Since the development of in vitro fertilization (IVF), controlled ovarian stimulation with gonadotropins has been used to develop multiple follicles in a single cycle and therefore more oocytes. This increased follicular recruitment that is associated with supraphysiological levels of estradiol and premature elevations of progesterone, has sometimes been described as detrimental to the endometrium (Labarta et al., 2011; Roque et al., 2013; Shapiro et al., 2011). An alternative to minimize these effects could be to cryopreserve all viable embryos and to transfer them in a subsequent frozen embryo transfer (FET) cycle (Basile and Garcia-Velasco, 2016). The freeze-all strategy, which is usually applied to prevent ovarian hyperstimulation syndrome, or in the presence of high progesterone levels in the follicular phase, has been associated to a better synchrony between embryo development and the endometrial window of implantation, to better pregnancy rates and to the avoidance of certain risks (Devroey et al., 2011). All these benefits are only be possible due to the establishment of reliable vitrification programmes yielding to good embryo survival and implantation rates after warming (Cobo et al., 2012).
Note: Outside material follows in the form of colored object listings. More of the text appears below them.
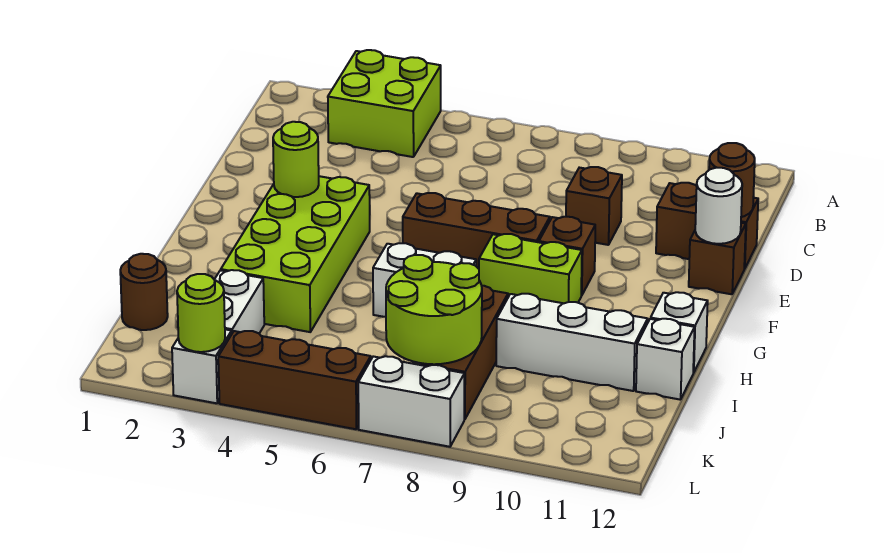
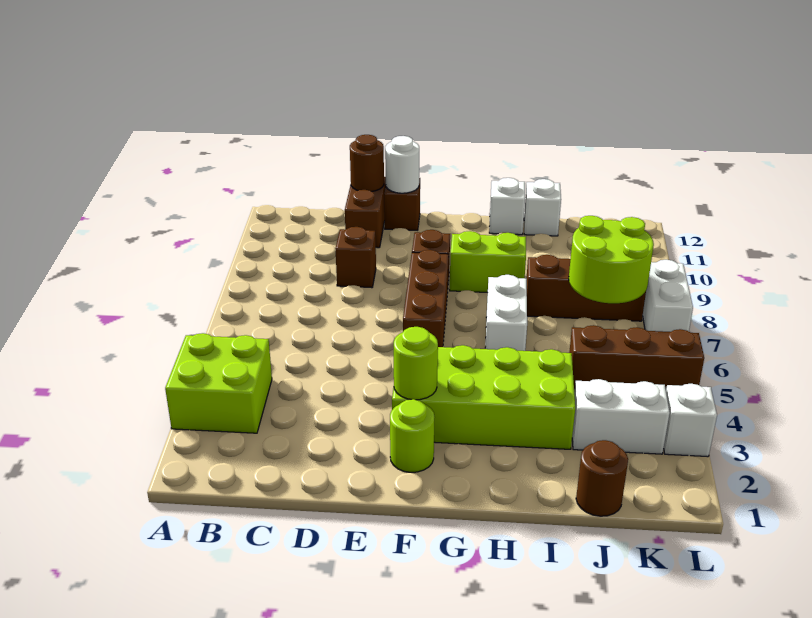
lime brick G8:G9 level 1 -> lime brick G9:H9 level 1
white brick I9:I11 level 1 -> none
lime round brick L3 level 2 -> lime round brick F2 level 1
brown brick L4:L6 level 1 -> brown brick J5:L5 level 1

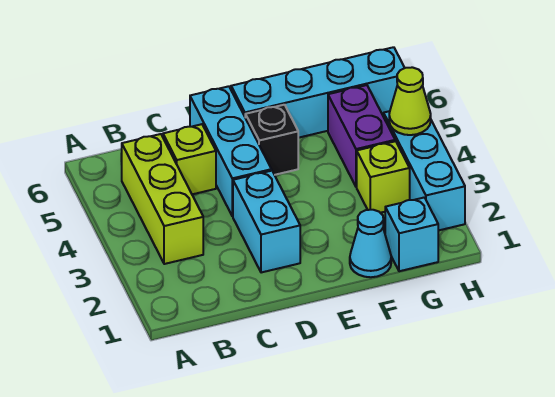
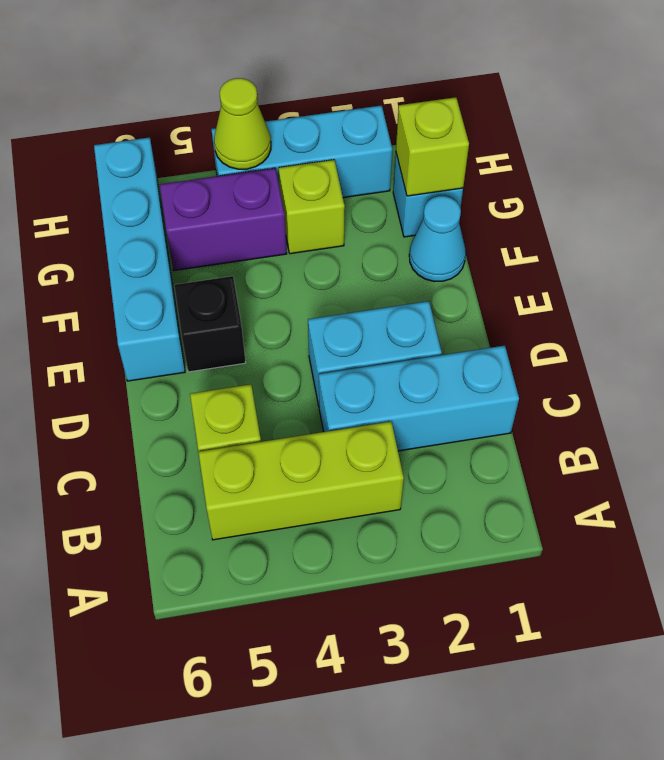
cyan brick D4:D6 level 1 -> cyan brick C1:C3 level 1
none -> lime brick G1 level 2

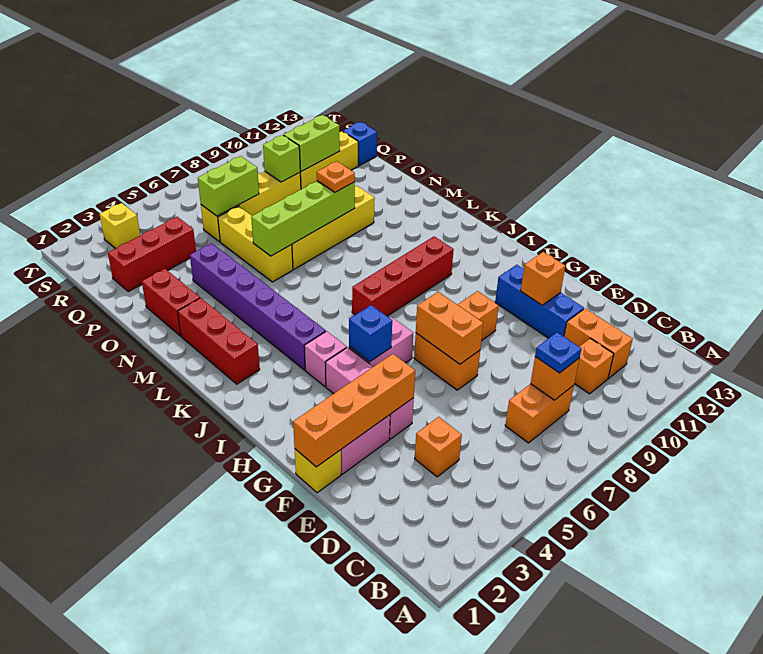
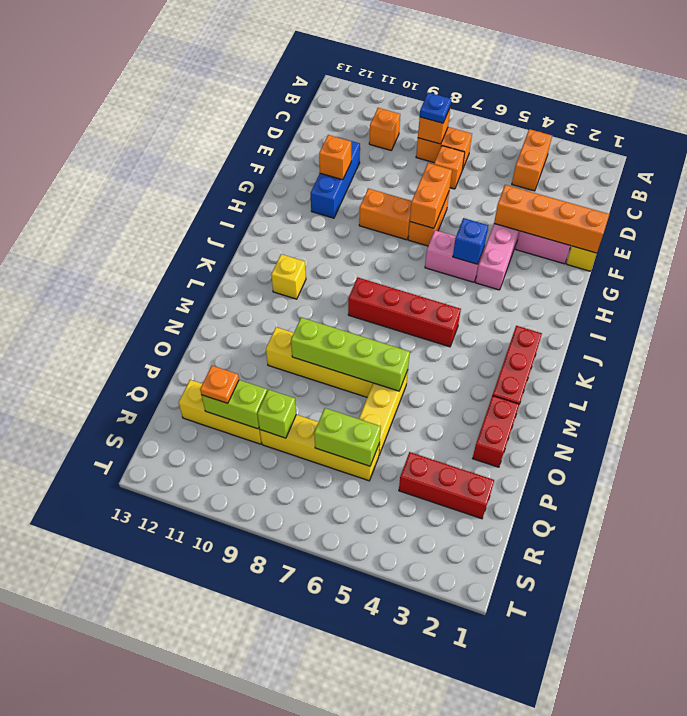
orange brick C11:D11 level 1 -> orange brick B4:C4 level 1
orange brick D4 level 1 -> orange brick D7 level 1
pink brick I4 level 1 -> none
purple brick J4:O4 level 1 -> none
red brick J7:J10 level 1 -> red brick K5:K8 level 1
orange plate N9 level 3 -> orange plate Q11 level 3
blue brick Q13 level 1 -> none
yellow brick S3 level 1 -> yellow brick K11 level 1

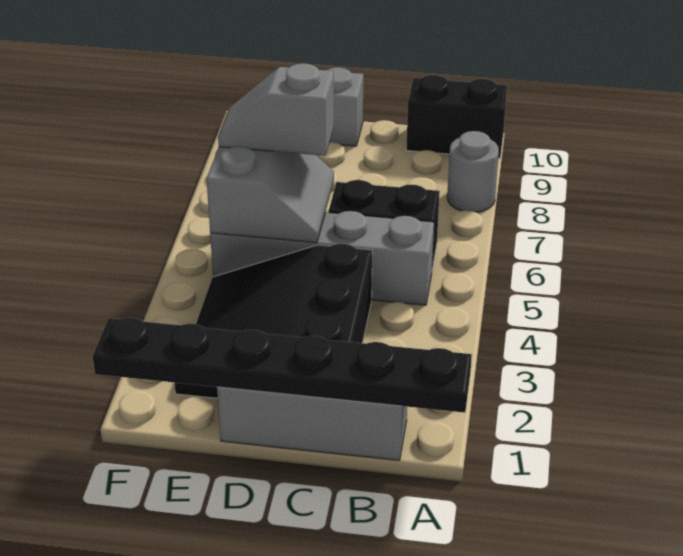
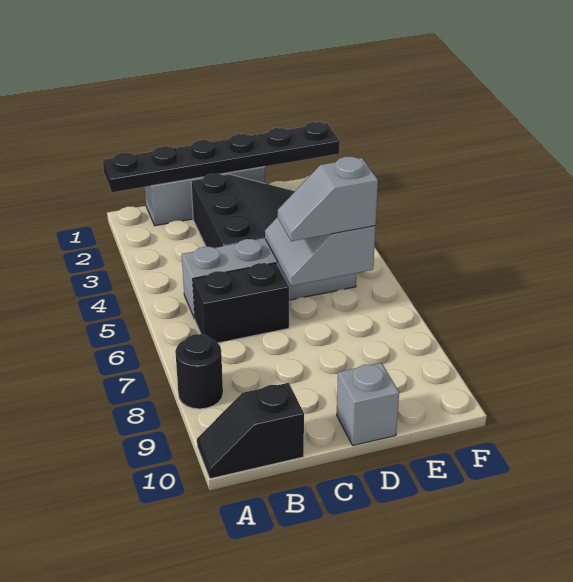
grey round brick A8 level 1 -> black round brick A8 level 1
black brick A10:B10 level 1 -> black slope A10:B10 level 1 top B
grey slope D6:E6 level 3 top D -> grey slope D6:E6 level 3 top E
On the other hand, the use of a preimplantation genetic test for aneuplodies (PGT-A) is increasing, with embryo biopsies been performed normally at the blastocyst stage (Forman et al., 2012; Schoolcraft and Katz-Jaffe, 2013). This policy, however, requires the cryopreservation of all the embryos while waiting for the genetic diagnosis and, therefore, delaying the ET procedure (Horcajadas et al., 2005; Scott et al., 2013).

Thus it is common practice to perform FET 1 or 2 months after embryo biopsy (Aflatoonian et al., 2010), causing a significant amount of stress and anxiety to the patients and increasing the time to pregnancy (TTP). For this reason some studies have focused on evaluating whether if waiting, or not, for one menstrual cycle or more, before performing embryo transfer (ET) can affect live-birth rates, suggesting that it is not necessary to wait (Santos-Ribeiro et al., 2016).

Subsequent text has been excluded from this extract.